Scaling Law
IIya at NeurIPS 2024 gave a talk about his work on SeqtoSeq learning. In this talk, he mentioned about the scaling law of LLM and also pointed out that the pretraing will end soon. Let us dive into the topic of scaling law of LLM. We will first understand what is the scaling law of LLM and then we will see what might be the next.
As seen in the above figiure, he noted that the pretraining will eventually reach its limits due to the finite nature of available data, akin to a “fossil fuel” in AI. And also the scaling law is the backbone behind the pre-training. So let us first understand what is the scaling law of LLM.
Scaling Law
As we heard, if we train larger models over more data, we will get better results. Scaling laws help us to quantify the relationship between LLM’s test loss or other performance metrics with some settings of LLM that we are trying to scale including model size, data size and the compute used for training. And in almost all reserach related to scaling laws, the fundamental equation is the power law or more exactly the inverse power law, which can be written as:
\[\text{Performance} = a(\frac{1}{Scale Factor})^{p}\]If we plot it via a log scale, we will get a linear line that is visualizing the most LLM scaling laws. And those patterns would be seen in all of studies related to the scaling laws.
The practical usage of scaling laws is to help us make decisions about large-scale model training. Since training massive models requires significant investment (potentially millions of dollars), we need ways to predict performance before committing resources. Scaling laws provide a solution by allowing us to:
- Train multiple smaller models with different configurations
- Derive scaling relationships from their performance
- Extrapolate to predict large model performance
While this approach has limitations since larger models may behave differently than smaller ones, it remains a valuable tool for AI research. The ability to forecast performance gives researchers more confidence in scaling decisions and helps justify continued investment in larger models.
In the following, we will dive into two most well-known studies related to the scaling laws.
Scaling Laws for Neural Language Models
This study is trying to check the relationship between the scale factors and the LLM’s performances ( ). Key findings could be summarized as follows:
- A power law relationship is observed between those three scale facotrs: model parames, data size and compute used for training and the LLM’s test loss when performance is not bottlenecked by the model shape such as depth and width. It is visualized in the following figure.
-
Perf improves most if model size and dataset size are scaled up togehter. Increasing one without the other scaling up leads to diminishing returns. And the size of the dataset does not need to be scaled up as much as the model size. For example, if we scale up the mode size by 8 times, the dataset size only needs to be scaled up by 5 times to prevent overfitting.
-
Larger models are more sample efficient than smaller models, take fewer steps / data points to reach same loss. Therefore, pretaining an LLM to convergence is sub-optimal. Instead, we should train a much larger model on less data and stop the training early. However, this suggetion is only optimal in terms of training but it does not capture the inference cost.

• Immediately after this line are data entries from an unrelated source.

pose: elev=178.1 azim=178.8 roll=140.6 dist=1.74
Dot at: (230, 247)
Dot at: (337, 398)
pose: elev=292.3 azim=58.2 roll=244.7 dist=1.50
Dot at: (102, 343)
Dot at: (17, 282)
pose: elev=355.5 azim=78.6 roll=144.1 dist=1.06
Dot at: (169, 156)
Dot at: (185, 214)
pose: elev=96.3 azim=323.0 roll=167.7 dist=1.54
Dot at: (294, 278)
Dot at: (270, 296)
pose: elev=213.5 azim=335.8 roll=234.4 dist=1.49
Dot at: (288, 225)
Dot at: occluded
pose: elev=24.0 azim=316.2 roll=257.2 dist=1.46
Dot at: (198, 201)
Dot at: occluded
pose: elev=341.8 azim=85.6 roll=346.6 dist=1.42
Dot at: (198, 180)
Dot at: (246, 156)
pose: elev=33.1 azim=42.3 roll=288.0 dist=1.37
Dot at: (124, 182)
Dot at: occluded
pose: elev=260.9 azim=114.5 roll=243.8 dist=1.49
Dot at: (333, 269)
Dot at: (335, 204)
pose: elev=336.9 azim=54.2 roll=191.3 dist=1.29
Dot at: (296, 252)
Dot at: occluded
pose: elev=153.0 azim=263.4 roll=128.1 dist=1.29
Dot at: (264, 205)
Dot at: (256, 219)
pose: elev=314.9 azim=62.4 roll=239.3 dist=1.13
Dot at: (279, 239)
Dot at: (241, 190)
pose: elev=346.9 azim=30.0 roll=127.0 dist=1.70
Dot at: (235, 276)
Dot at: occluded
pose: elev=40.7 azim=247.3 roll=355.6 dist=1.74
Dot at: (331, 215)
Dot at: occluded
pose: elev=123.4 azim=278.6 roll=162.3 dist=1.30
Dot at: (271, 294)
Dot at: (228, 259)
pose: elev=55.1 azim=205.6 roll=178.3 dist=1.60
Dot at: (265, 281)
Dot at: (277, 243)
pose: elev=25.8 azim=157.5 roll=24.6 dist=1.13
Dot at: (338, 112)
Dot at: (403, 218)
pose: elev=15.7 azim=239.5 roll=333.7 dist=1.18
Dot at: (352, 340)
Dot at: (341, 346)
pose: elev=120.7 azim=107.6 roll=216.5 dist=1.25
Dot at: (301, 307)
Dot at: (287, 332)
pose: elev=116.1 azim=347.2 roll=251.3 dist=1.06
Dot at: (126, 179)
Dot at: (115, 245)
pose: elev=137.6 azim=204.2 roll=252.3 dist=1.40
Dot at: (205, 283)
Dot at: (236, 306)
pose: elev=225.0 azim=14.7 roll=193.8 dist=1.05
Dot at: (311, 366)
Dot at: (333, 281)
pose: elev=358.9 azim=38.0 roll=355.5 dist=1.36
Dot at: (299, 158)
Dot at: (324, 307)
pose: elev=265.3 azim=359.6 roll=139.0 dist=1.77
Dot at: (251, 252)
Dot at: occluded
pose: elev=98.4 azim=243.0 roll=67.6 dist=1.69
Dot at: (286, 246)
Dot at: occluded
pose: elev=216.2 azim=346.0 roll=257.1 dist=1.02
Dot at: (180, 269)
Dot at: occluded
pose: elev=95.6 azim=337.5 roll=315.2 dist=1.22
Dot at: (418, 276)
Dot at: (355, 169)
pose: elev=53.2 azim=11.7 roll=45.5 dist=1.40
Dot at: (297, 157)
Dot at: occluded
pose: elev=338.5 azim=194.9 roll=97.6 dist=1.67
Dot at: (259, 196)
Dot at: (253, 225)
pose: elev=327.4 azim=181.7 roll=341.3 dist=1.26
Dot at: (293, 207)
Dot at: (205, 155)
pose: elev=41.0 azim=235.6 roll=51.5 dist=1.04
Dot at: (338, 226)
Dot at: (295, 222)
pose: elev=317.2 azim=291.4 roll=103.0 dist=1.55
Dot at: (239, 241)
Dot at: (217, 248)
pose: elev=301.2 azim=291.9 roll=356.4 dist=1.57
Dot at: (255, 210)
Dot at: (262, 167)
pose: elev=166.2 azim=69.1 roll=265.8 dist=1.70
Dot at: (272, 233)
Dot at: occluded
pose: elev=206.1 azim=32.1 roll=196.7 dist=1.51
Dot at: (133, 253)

These results show that language modeling performance improves smoothly and predictably as we appropriately scale up model size, data, and compute. We expect that larger language models will perform better and be more sample efficient than current models.
This study is one of the first few studies related to the scaling laws. However, it has the following limitations:
- In the empirical analysis, the learning rate is fixed for all training epochs. While it should be a dynamic which needs to be adjusted based on the number of training steps.
- It suggested scaling model size faster than dataset size, post-GPT-3 studies found that balanced scaling of both parameters and data outperformed models that only increased parameters.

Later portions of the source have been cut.